ハレルヤのバカ。そんな事を思いながら、グラスの中の酒をまた一口。
…そんなことをしている間にも、二人の纏め役は会話を続けていた。
「ロックオン、アンタもっと飲みなさいよ!」
「本当にもう良いって……これ以上飲んだら二日酔い間違いないんだけど」
「そのくらい関係ないわ!さぁ、飲むのよロックオン!…まさか」
と、ジトッと、ロックオンの顔を見据えてスメラギが呟く。
「貴方、もしかしてノってないの?」
「はい?」
「この会が楽しくないのかって訊いてるのよ!」
「ちょっと待てミス・スメラギ!」
慌てたようにロックオンが口を開いた。
「十分に楽しいって!それは本当だ!…こんな風に楽しく笑えたりするなんて、思ってなかったから尚更にな」
「…?ロックオン?」
「え…あ、いや、何でも無いぜ」
曖昧に笑んで答えるロックオンに、アレルヤはあぁ、と思った。先ほどちょっとだけ零れたまじめな言葉は、きっと彼の本心だ。いつもは吐露しないその言葉を口にしてしまったのは、もしかしたら彼も酒の力で口が軽くなっていたからかもしれない。
「…僕もです」
だからか、あるいは先にそれを言われたから抵抗が少なくなったのか……アレルヤの口も自然と軽くなっていた。
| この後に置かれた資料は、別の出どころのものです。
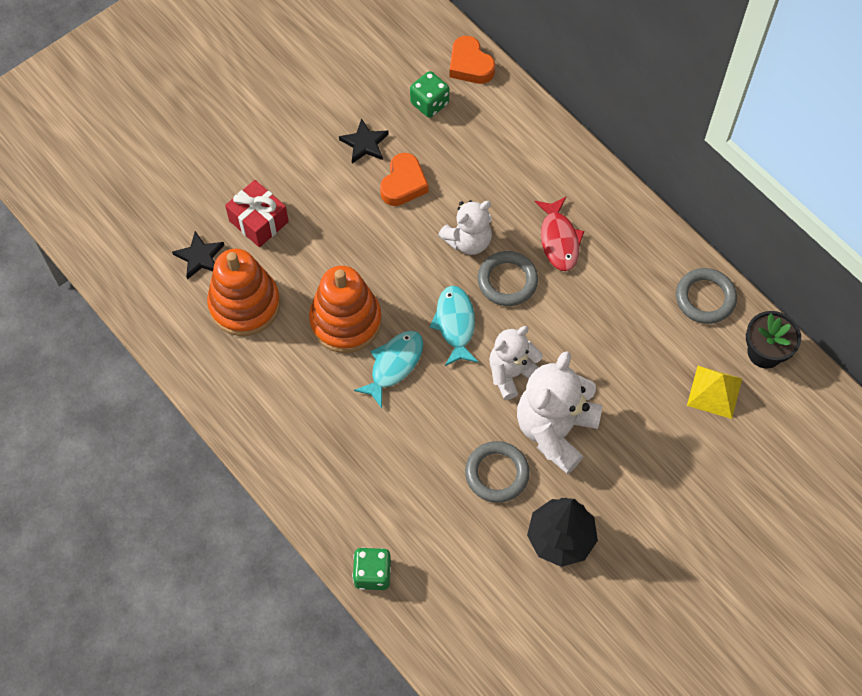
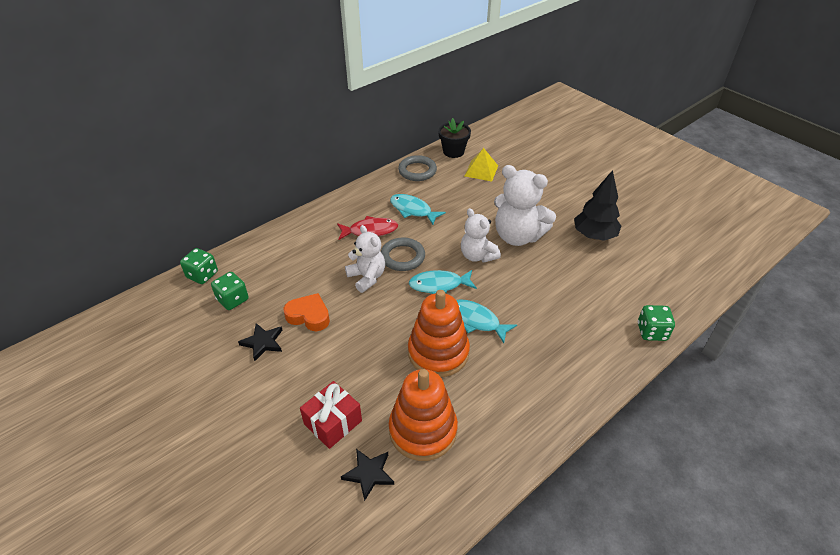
camera: 90 degrees left, 20 degrees down
orange heart [449,36,495,84] -> green dice [180,248,218,284]
grey ring [465,441,530,503] -> none
none -> turquoise fish [390,194,446,225]

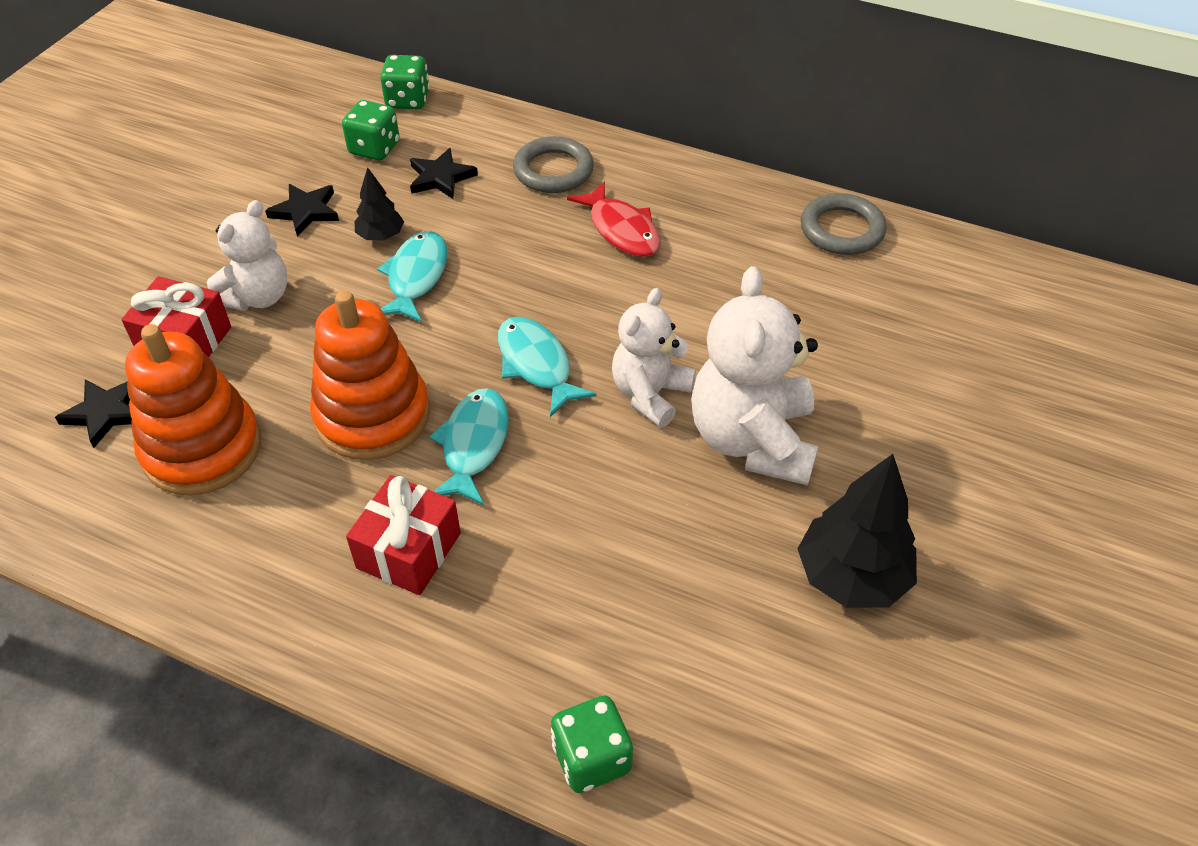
camera: 65 degrees right, 5 degrees up
orange heart [284,293,330,331] -> black tree [355,167,404,240]
white teddy bear [345,225,385,293] -> white teddy bear moved to [207,200,287,311]
grey ring [381,238,425,271] -> grey ring moved to [513,136,594,193]
turquoise fish [390,194,446,225] -> turquoise fish moved to [377,231,447,322]
black flower pot [438,118,471,158] -> none
yellow pyramid [465,148,498,182] -> none
none -> red gift [346,475,461,595]
none -> black star [410,148,478,199]

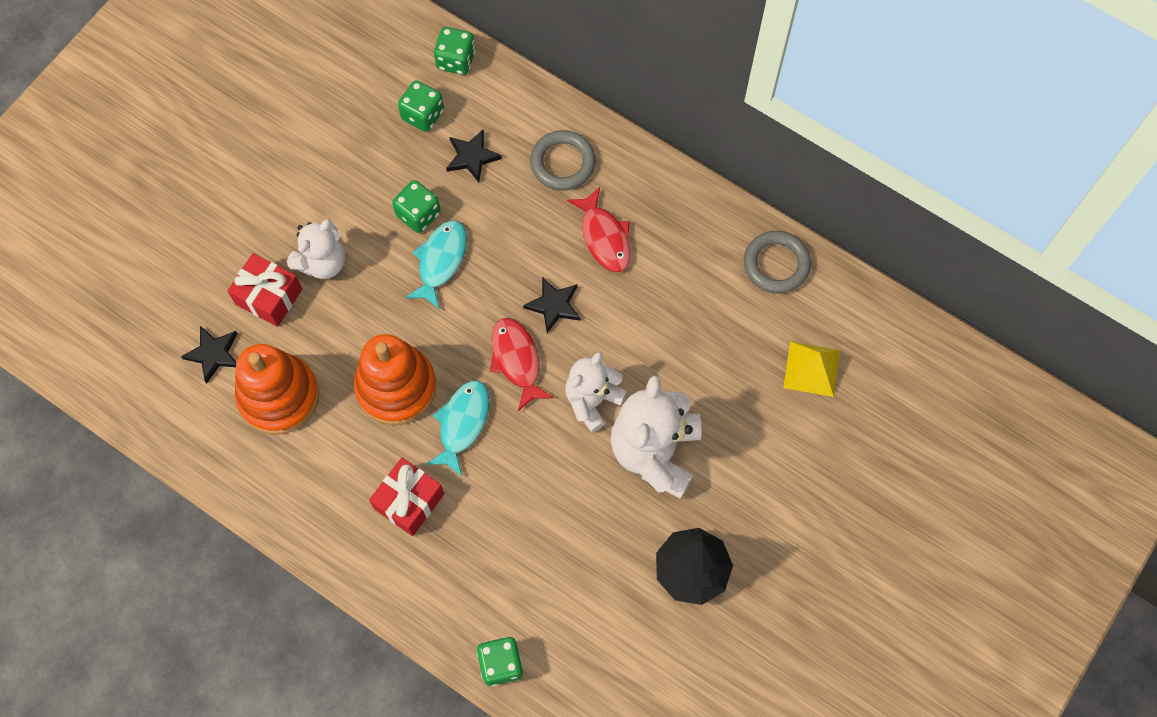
camera: 10 degrees right, 20 degrees up
black star [265,184,339,237] -> black star moved to [523,277,581,333]
black tree [355,167,404,240] -> green dice [392,180,441,233]
turquoise fish [498,317,597,417] -> red fish [490,318,554,411]
none -> yellow pyramid [783,341,840,397]

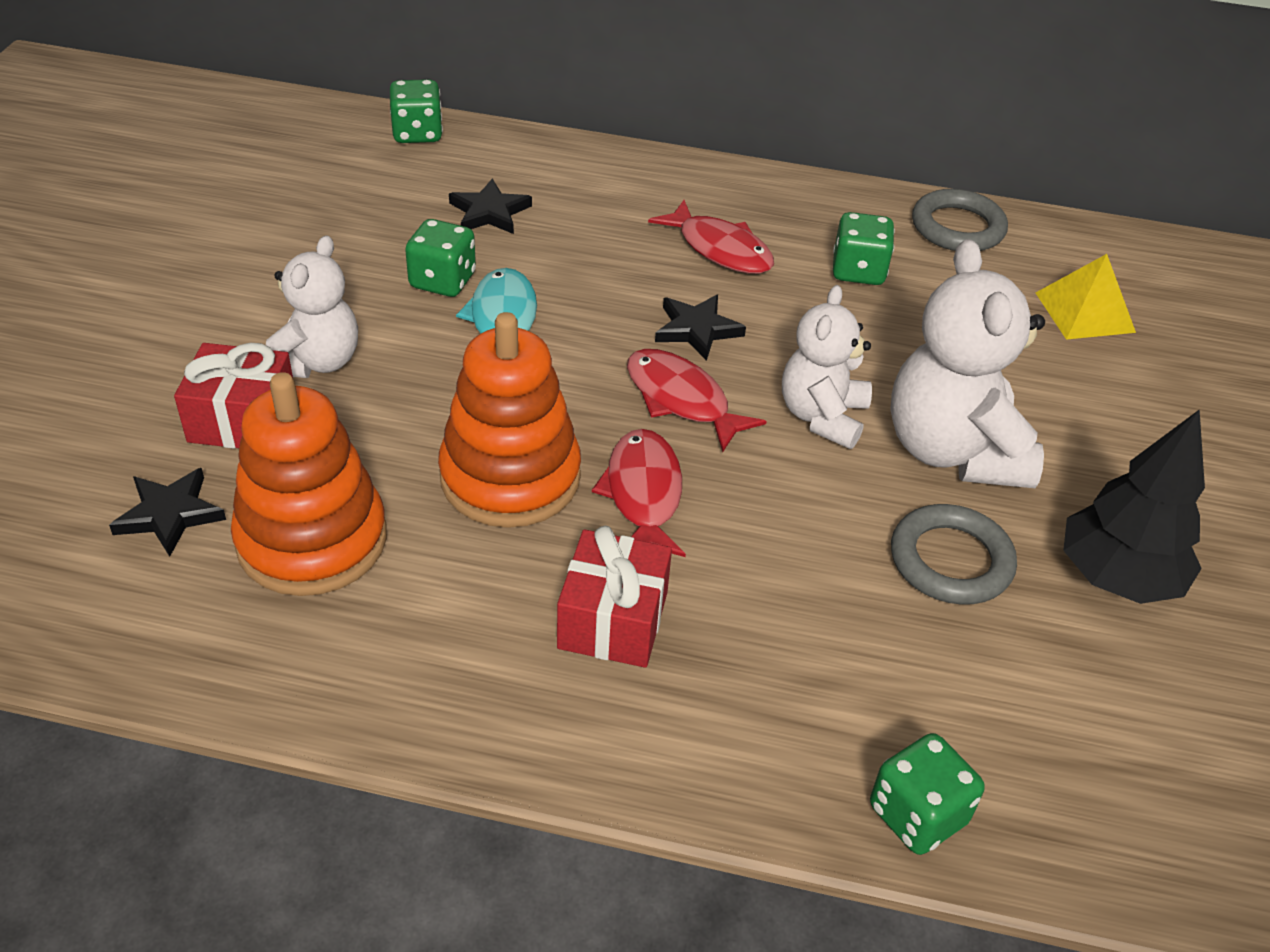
camera: 25 degrees left, 25 degrees down
green dice [398,80,444,132] -> green dice moved to [833,212,895,285]
turquoise fish [426,380,490,476] -> red fish [592,429,686,557]
grey ring [530,130,596,191] -> grey ring moved to [891,504,1017,605]

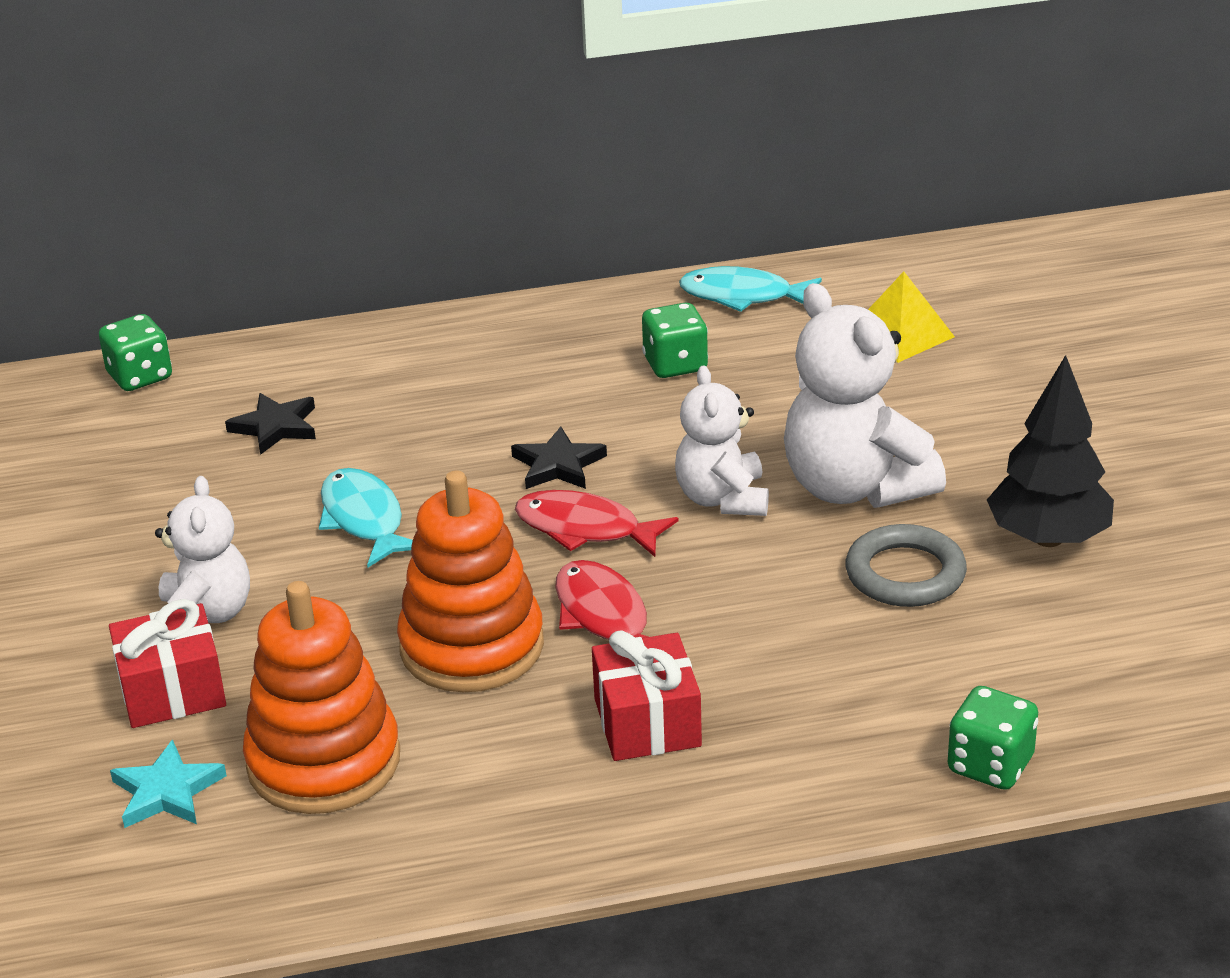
camera: 20 degrees left, 10 degrees down
black star [109,468,226,557] -> turquoise star [110,739,227,828]
green dice [405,219,476,297] -> none
red fish [648,200,774,274] -> none
grey ring [912,189,1008,251] -> turquoise fish [679,266,822,312]

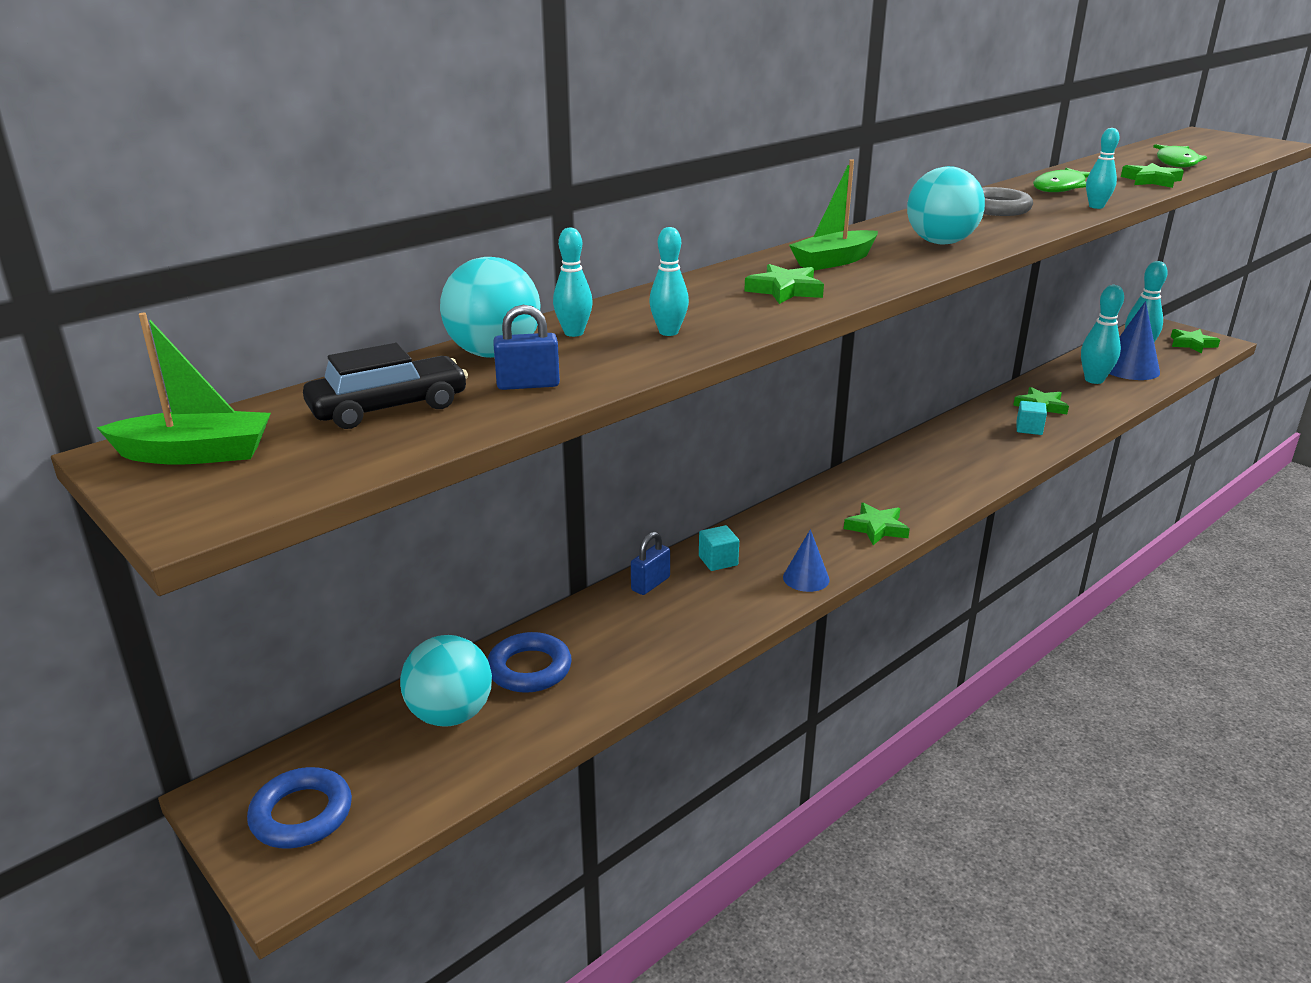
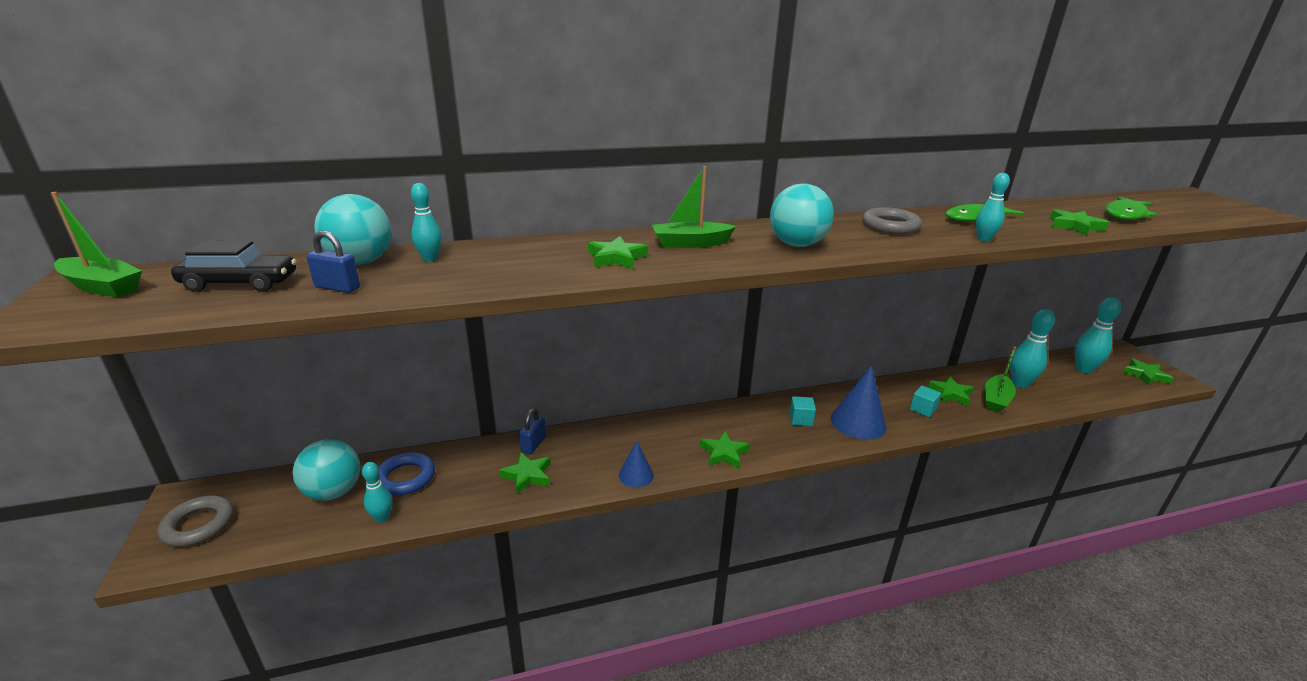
camera: 25 degrees right, 0 degrees up
blue ring [247,767,352,848] -> grey ring [157,495,234,547]
blue padlock [631,531,670,595] -> blue padlock turned 45 degrees counterclockwise [519,408,546,454]
turquoise bowling pin [649,227,689,336] -> turquoise bowling pin moved to [362,462,393,523]
turquoise cube [699,525,739,571] -> turquoise cube moved to [789,396,816,426]
blue cone [1109,301,1160,380] -> blue cone moved to [831,365,887,440]
none -> green star [499,452,551,494]
none -> green boat [984,346,1016,413]

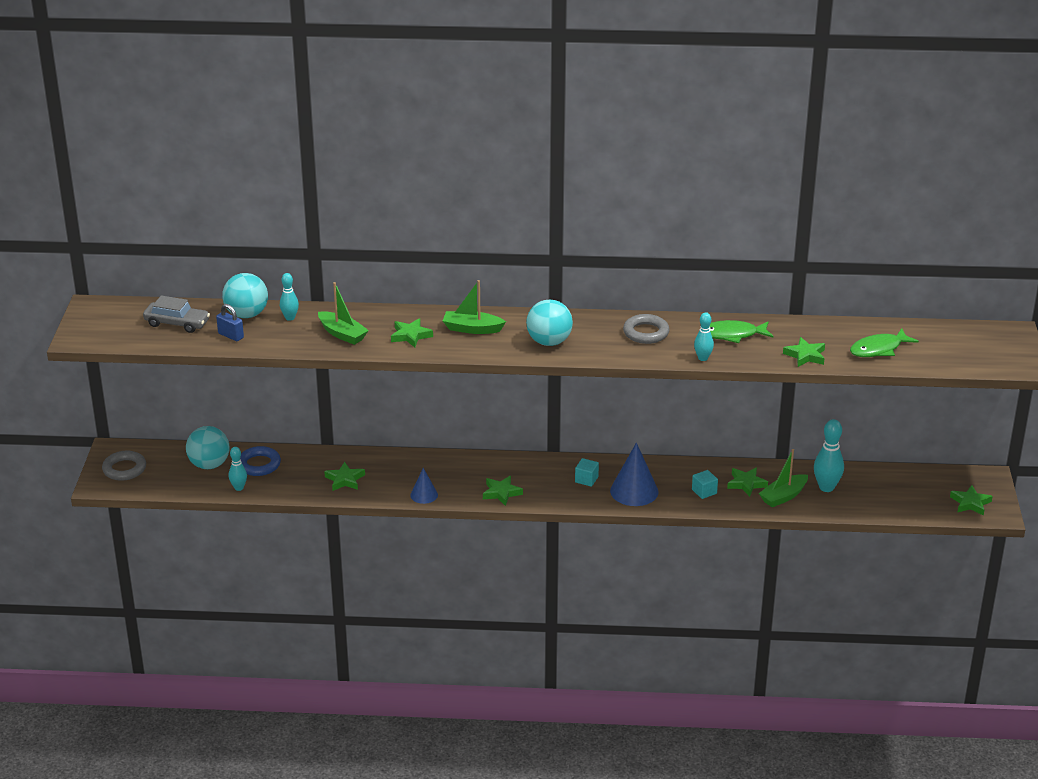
camera: 20 degrees right, 5 degrees up
green boat [51,192,142,297] -> green boat moved to [318,282,369,345]
black car [171,241,297,292] -> grey car [143,296,210,333]
blue padlock [519,408,546,454] -> none
turquoise bowling pin [1075,297,1122,374] -> none

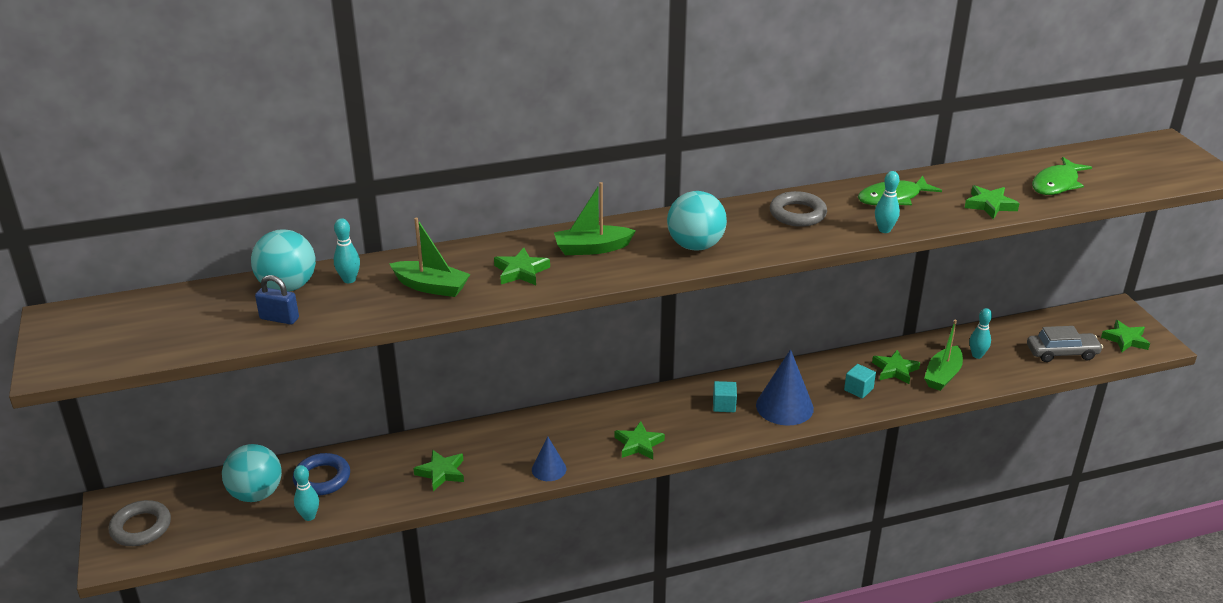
camera: 20 degrees left, 0 degrees up
grey car [143,296,210,333] -> grey car moved to [1027,326,1103,362]
turquoise bowling pin [814,419,844,492] -> turquoise bowling pin [969,308,992,359], size x0.61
二人分の訝しげな目を向けられても、アレルヤは言葉を続けた。
「僕も、こんな風に楽しく出来るなんて思ってませんでした…」
「アレルヤ……?」
「とっても、幸せなことだね…」
ふふっと微笑んで、グラスをコトリと机の上に置く。
何だか眠い。まぶたが重くて開けていられそうにない。
「…お休みなさい」
目を閉じて机の上に俯せになると、ふいに、ポンと頭に手が乗せられたのを感じた。
ロックオンはお酒の量とかちゃんとしてると思う。